Elements released that day via the Travis County DA's Web site :

  • Sanders' autopsy report
  • APD Officer Michael Te’Ron Franklin's statement
  • APD Officer Mohammad Siddiqui's statement
  • APD Officer John Alexander Hhitzelberg’s statement
  • Diagrams of the scene

August 5: Travis County District Attorney Rosemary Lehmberg released a statement in its entirety, recounting the police shooting on May 11 and reaction to the grand jury decision not to indict the officer.

 

August 6: Sanders' family protests Quintana’s no-bill, and family attorney Adam Loewy voices intentions of filing

a complaint with the federal government’s civil rights department to protest the Travis County grand jury’s decision.

 

August 18: The city police monitor presented the Austin Police Department’s internal affairs report on Sanders’ shooting at a special session of a citizen review panel at City Hall behind closed doors. By this time, Acevedo has had a week to review the report.

 

August 19: A citizens review panel requested an independent investigation into the police-involved shooting death. The decision came less than 24 hours after the Austin Police Department's internal affairs report on the shooting was presented by Police Monitor Cliff Brown to the five-member citizens panel.

 

August 21: City Manager Marc Ott selected Colorado-based KeyPoint Government Solutions to perform the independent outside investigation into the police-involved shooting death.

 

October 5: An independent review of the Sanders police-involved shooting is complete.
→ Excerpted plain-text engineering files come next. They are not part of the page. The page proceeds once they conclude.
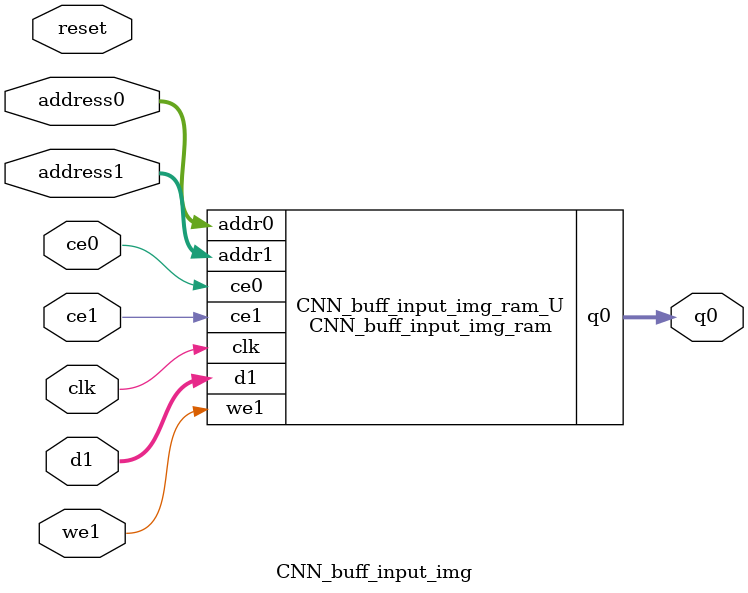
<source format=v>
`timescale 1 ns / 1 ps
module CNN_buff_input_img_ram (addr0, ce0, q0, addr1, ce1, d1, we1,  clk);

parameter DWIDTH = 8;
parameter AWIDTH = 14;
parameter MEM_SIZE = 10000;

input[AWIDTH-1:0] addr0;
input ce0;
output reg[DWIDTH-1:0] q0;
input[AWIDTH-1:0] addr1;
input ce1;
input[DWIDTH-1:0] d1;
input we1;
input clk;

(* ram_style = "block" *)reg [DWIDTH-1:0] ram[0:MEM_SIZE-1];




always @(posedge clk)  
begin 
    if (ce0) 
    begin
        q0 <= ram[addr0];
    end
end


always @(posedge clk)  
begin 
    if (ce1) 
    begin
        if (we1) 
        begin 
            ram[addr1] <= d1; 
        end 
    end
end


endmodule

`timescale 1 ns / 1 ps
module CNN_buff_input_img(
    reset,
    clk,
    address0,
    ce0,
    q0,
    address1,
    ce1,
    we1,
    d1);

parameter DataWidth = 32'd8;
parameter AddressRange = 32'd10000;
parameter AddressWidth = 32'd14;
input reset;
input clk;
input[AddressWidth - 1:0] address0;
input ce0;
output[DataWidth - 1:0] q0;
input[AddressWidth - 1:0] address1;
input ce1;
input we1;
input[DataWidth - 1:0] d1;



CNN_buff_input_img_ram CNN_buff_input_img_ram_U(
    .clk( clk ),
    .addr0( address0 ),
    .ce0( ce0 ),
    .q0( q0 ),
    .addr1( address1 ),
    .ce1( ce1 ),
    .we1( we1 ),
    .d1( d1 ));

endmodule


</source>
Parts of the 133-page report by KeyPoint Government Solutions were made public, though heavily redacted.

The report cited parts of the APD investigation were biased towards officers and there were “substantive deficiencies.” They also cited “signficant deficiencies in the quality of documentation relating to training of APD officers.”

Despite the study’s findings however, they felt the facts developed by the internal affairs and homicide investigations did not need to resort to a reinvestigation of those facts.

 

October 6: Police chief said he plans to dig deeper into allegations that an internal affairs investigation into the shooting of Sanders was biased in favor of the officers involved, saying that an independent review released should be used as “a tool” in their own review of the fatal May shooting.

 

October 16: An e-mail from an internal affairs investigator leaked and is raising questions about bias in the report regarding the Sanders shooting.

Det. Chris Dunn's attorney said his client meant no harm and was not siding with one side or another.

Assistant Chief David Carter said the system is working and that the department will investigate anyone or anything that poses a problem.

October 20: Austin police created a “special inquiry team” made up of four high-ranking officers: three lieutenants and a commander. The department is investigating its own internal investigation into the Sanders shooting after internal affairs officers are the subject of another internal investigation related to the shooting.

 

November 3: About 20 community members met to voice their concerns about the Austin Police Department in light of the Sanders shooting case. Members from the People's Forum and Concerned Citizens said from no-refusal blood draws to the use-of-force policy, APD is violating Austin citizens' civil rights.

November 4: Quintana’s disciplinary hearing begins at 10 a.m.